Ruth no era muy sociable. A su perspectiva, se consideraba lo suficiente como para no ser acusada de maleducada.
Lo que no significó que, desde que supo sobre el embarazo, disimulara emociones que no sentía en las reuniones de los fines de semana después de misa, como fue en ese domingo en específico.
Sus ánimos no mejoraron a una semana de estamparse contra la realidad, por lo que no se sentía capaz de tolerar compañía que no era de su agrado. Menos al recordar la decepción que tuvo con Iván, al haber esperado una actitud diferente a la que se imaginó que tendría al conocer la situación.
Como su madre logró convencerla de confiar un poco en la relación, así lo hizo. Para terminar con el corazón por el suelo, y la vergüenza coronando su cabeza.
Ya no podía caminar con la frente en alto como antes. Razón por la cual recorría caminos, atajos y senderos cerca de la bahía, para sentirse un poco a salvo de la mortificación.
Después de todo, podía aún simular que era la decente Ruth Fisher que toda la comunidad quería. Pero, saber que de eso ya no quedaba nada, la destrozaba. Hasta sentía pánico cada que miraba a alguien a los ojos, por el miedo latente al qué dirán.
Pese a ser parte de la familia del sheriff, un hombre respetado y admirado fuera de su hogar, no significaba que fuera inmune a los murmullos malintencionados del sector conservador de la comunidad.

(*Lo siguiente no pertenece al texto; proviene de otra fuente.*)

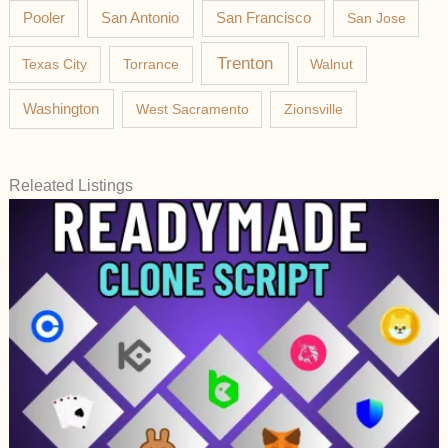
Pooler
San Antonio
San Francisco
San Jose
Trenton
Texas City
Torrance
Walnut
Washington
West Sacramento
Zionsville
Releated Listings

Cuyas lenguas filosas, no temblaban en hablar, para herir a aquellos que eran una escoria para la moralidad y el prestigio del pueblo.
«Cómo sucedió con los Pein».
Pensó de inmediato ella, al detenerse en seco, por el único sobreviviente de dicha familia, que, hasta esa fecha, era el claro ejemplo de la calamidad. Y que, destino o casualidad, estaba enfrente de ella.
Un joven de veinticuatro años, que siempre ocultó sus ojos con gruesos lentes de sol, y una actitud bastante intimidante, para tener a la mayoría de las personas lejos de él; por tanto, solo existían rumores sobre su personalidad y algún que otro comentario sobre su vida.
La cual, Ruth, sabía que era de las que horrorizaba a cualquier señora decente; estimulaba la curiosidad de los adolescentes; y hacía sufrir a aquellos que no deseaban ser juzgados como él. Un ejemplo de eso, ella.
—Es una zona restringida, señorita Fisher—advirtió Mark, indiferente—. Le pido que vuelva por el camino, y continúe por el otro sendero.
Ruth no se atrevió a mirarlo a la cara. Si bien él mantuvo la distancia, sabía que la motocicleta que usaba siempre, no debía estar muy lejos de ahí.
Por el horario, imaginó que Mark terminó su turno de sereno. Pese a ser fin de semana, toda la comunidad sabía que era el único que trabajaba de lunes a lunes, sin descanso, más que por el día.
Razón por la cual su apodo era «el vampiro de Juston». Ruth sabía, apenas, que era por su problema visual; sin embargo, tuvo la sospecha de que había otros motivos por los cuales él tenía ese tipo de vida diferente al de ellos.
Si era honesta consigo misma, Mark Pein logró siempre mantener su curiosidad. Solo que, distinto a otros que sí se animaron a hablarle sin temor a las represalias sociales, conservó sus límites.
Igual a esa mañana, en que la tierra mezclada con arena, a causa de muchas sudestadas, pareció haberla inmovilizado, ya que ni un paso hacia atrás pudo dar, al verlo acercarse a ella.